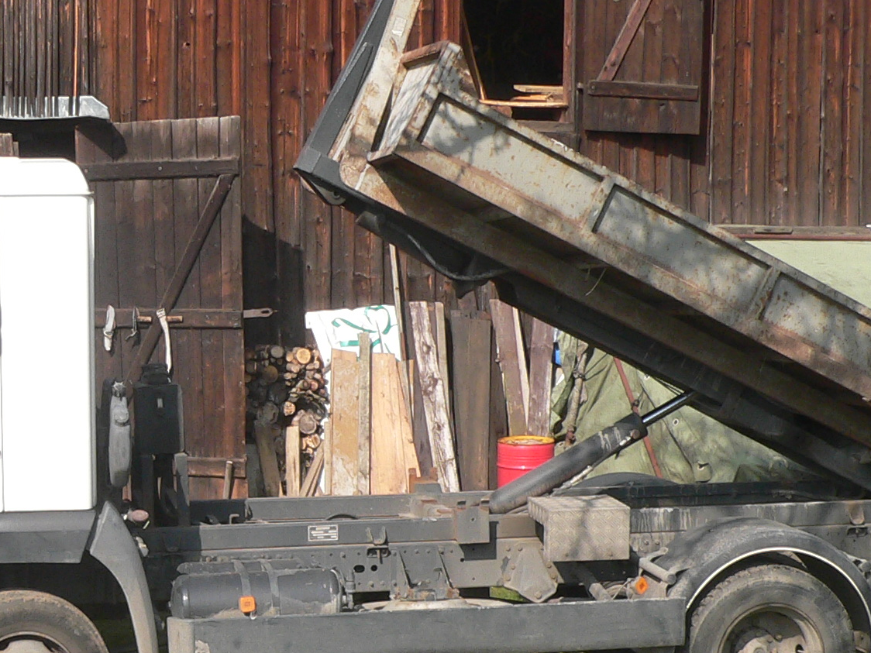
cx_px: 278
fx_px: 2063
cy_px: 458
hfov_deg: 23.7
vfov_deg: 17.9
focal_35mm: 82
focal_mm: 6
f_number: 5.2
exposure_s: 1/320
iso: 100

━━━━

TASK STATEMENT:
Transcribe the records above exactly, without images.

TASK RESPONSE:
cx_px: 278
fx_px: 2063
cy_px: 458
hfov_deg: 23.7
vfov_deg: 17.9
focal_35mm: 82
focal_mm: 6
f_number: 5.2
exposure_s: 1/320
iso: 100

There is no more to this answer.